Invitations to the competition have been sent! If you haven't received one, please contact us. You may use our Piazza forum to form teams.

• Homework: 40% (lowest score dropped).
• Midterm: 20%.
• Final: 35%.
• Kaggle competition: 5% (based on satisfactory participation).

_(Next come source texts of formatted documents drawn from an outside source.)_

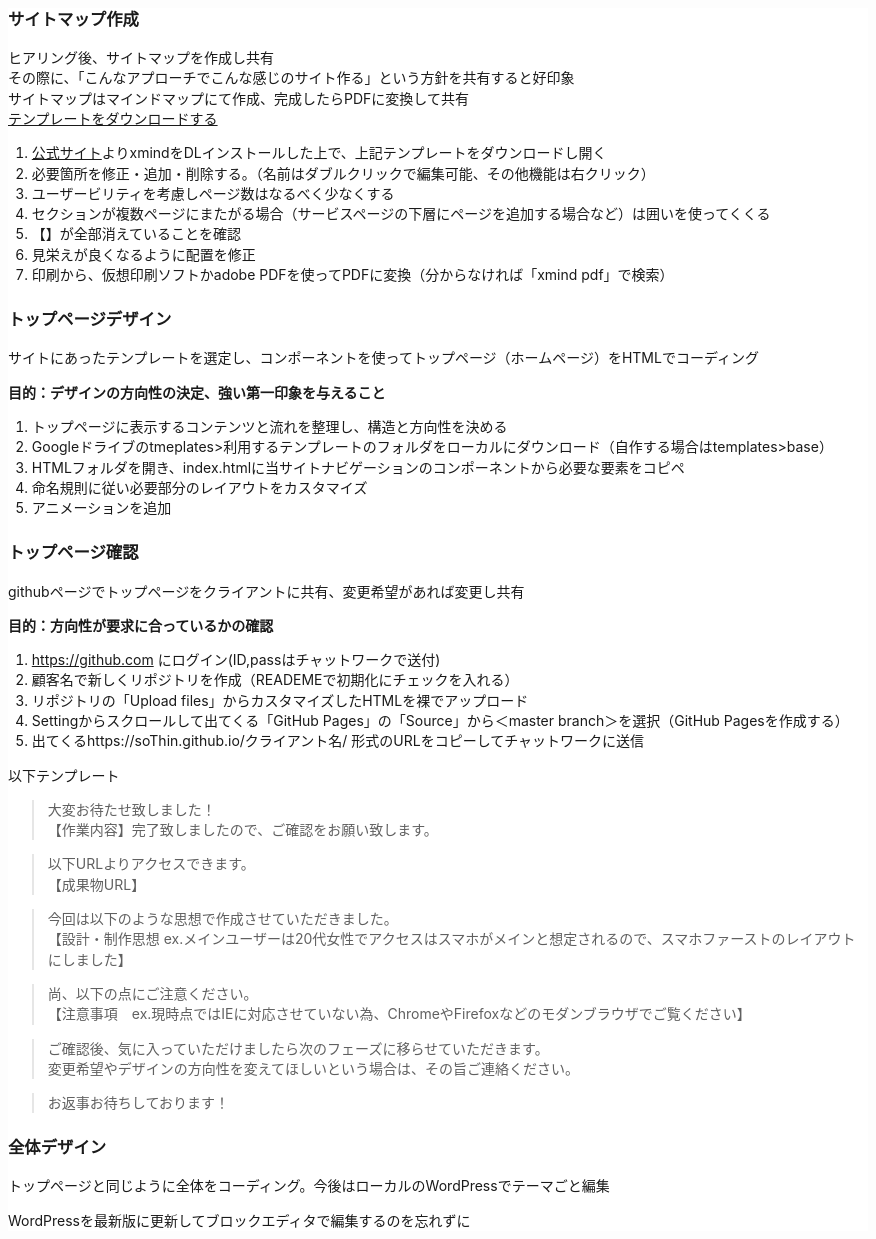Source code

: ### サイトマップ作成

ヒアリング後、サイトマップを作成し共有  
その際に、「こんなアプローチでこんな感じのサイト作る」という方針を共有すると好印象  
サイトマップはマインドマップにて作成、完成したらPDFに変換して共有  
[テンプレートをダウンロードする](../images/sitemap.xmind)

1. [公式サイト](http://jp.xmind.net/download/)よりxmindをDLインストールした上で、上記テンプレートをダウンロードし開く
1. 必要箇所を修正・追加・削除する。（名前はダブルクリックで編集可能、その他機能は右クリック）
1. ユーザービリティを考慮しページ数はなるべく少なくする
1. セクションが複数ページにまたがる場合（サービスページの下層にページを追加する場合など）は囲いを使ってくくる
1. 【】が全部消えていることを確認
1. 見栄えが良くなるように配置を修正
1. 印刷から、仮想印刷ソフトかadobe PDFを使ってPDFに変換（分からなければ「xmind pdf」で検索）

<h3>トップページデザイン</h3>
<p>サイトにあったテンプレートを選定し、コンポーネントを使ってトップページ（ホームページ）をHTMLでコーディング</p>

**目的：デザインの方向性の決定、強い第一印象を与えること**

1. トップページに表示するコンテンツと流れを整理し、構造と方向性を決める
1. Googleドライブのtmeplates>利用するテンプレートのフォルダをローカルにダウンロード（自作する場合はtemplates>base）
1. HTMLフォルダを開き、index.htmlに当サイトナビゲーションのコンポーネントから必要な要素をコピペ
1. 命名規則に従い必要部分のレイアウトをカスタマイズ
1. アニメーションを追加

<h3>トップページ確認</h3>
<p>githubページでトップページをクライアントに共有、変更希望があれば変更し共有</p>

**目的：方向性が要求に合っているかの確認**

1. https://github.com にログイン(ID,passはチャットワークで送付)
1. 顧客名で新しくリポジトリを作成（READEMEで初期化にチェックを入れる）
1. リポジトリの「Upload files」からカスタマイズしたHTMLを裸でアップロード
1. Settingからスクロールして出てくる「GitHub Pages」の「Source」から＜master branch＞を選択（GitHub Pagesを作成する）
1. 出てくるhttps://soThin.github.io/クライアント名/ 形式のURLをコピーしてチャットワークに送信

以下テンプレート

>大変お待たせ致しました！  
【作業内容】完了致しましたので、ご確認をお願い致します。

>以下URLよりアクセスできます。  
【成果物URL】

>今回は以下のような思想で作成させていただきました。  
【設計・制作思想 ex.メインユーザーは20代女性でアクセスはスマホがメインと想定されるので、スマホファーストのレイアウトにしました】

>尚、以下の点にご注意ください。  
【注意事項　ex.現時点ではIEに対応させていない為、ChromeやFirefoxなどのモダンブラウザでご覧ください】

>ご確認後、気に入っていただけましたら次のフェーズに移らせていただきます。  
変更希望やデザインの方向性を変えてほしいという場合は、その旨ご連絡ください。

>お返事お待ちしております！


<h3>全体デザイン</h3>
<p>トップページと同じように全体をコーディング。今後はローカルのWordPressでテーマごと編集</p>
WordPressを最新版に更新してブロックエディタで編集するのを忘れずに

The 3 teams who obtain the highest score in the Kaggle competition will be given the option of not taking the final exam (!). Their class grade would be based on midterm and homework scores alone.

### Outline

Day Topic Chapters Homework
Mon 9/23 Class logistics, HW 0 HW 0 out
Wed 9/25 Supervised and unsupervised learning 2 HW 1 out
Fri 9/27 Principal components analysis 10.1,10.2,10.4 HW 0 due
Mon 9/30 Clustering 10.3, 10.5
Wed 10/02 Linear regression 3.1-3.3 HW 1 due, HW 2 out
Fri 10/04 Linear regression 3.3-3.6
Mon 10/07 Classification, logistic regression 4.1-4.3
Wed 10/09 Linear discriminant analysis 4.4-4.5 HW 2 due, HW 3 out
Fri 10/11 Classification lab 4.6
Mon 10/14 Cross validation 5.1
Wed 10/16 The Bootstrap 5.2-5.3 HW 3 due, HW 4 out
Fri 10/18 Regularization 6.1, 6.5
Mon 10/21 Shrinkage 6.2
Wed 10/23 Shrinkage lab 6.6 HW 4 due
Fri 10/25 Dimension reduction 6.3, 6.7
Mon 10/28 Midterm exam
Wed 10/30 Splines 7.1-7.4 HW 5 out
Fri 11/01 Smoothing splines, GAMs, Local regression 7.5-7.7
Mon 11/04 Non-linear regression lab 7.8
Wed 11/06 Decision trees 8.1, 8.3.1-2 HW 5 due, HW 6 out
Fri 11/08 Bagging, random forests, boosting 8.2, 8.3.3-4
Mon 11/11 Support vector machines 9.1-9.2
Wed 11/13 Support vector machines 9.3-9.5 HW 6 due, HW 7 out
Fri 11/15 Support vector machines lab 9.6
Mon 11/18 Prediction with time series
Wed 11/20 Prediction with relational data HW 7 due
Fri 11/22 Data scraping, data wrangling
Mon 11/25 Thanksgiving
Wed 11/27 Thanksgiving
Fri 11/29 Thanksgiving
Mon 12/02 Web visualizations
Wed 12/04 Final review All chapters Kaggle deadline
Fri 12/06 Final review All chapters
Mon 12/09 Final exam

Some important dates:

• November 15: Deadline to withdraw from the class or change the grading basis.
• December 06: Last opportunity to arrange an Incomplete.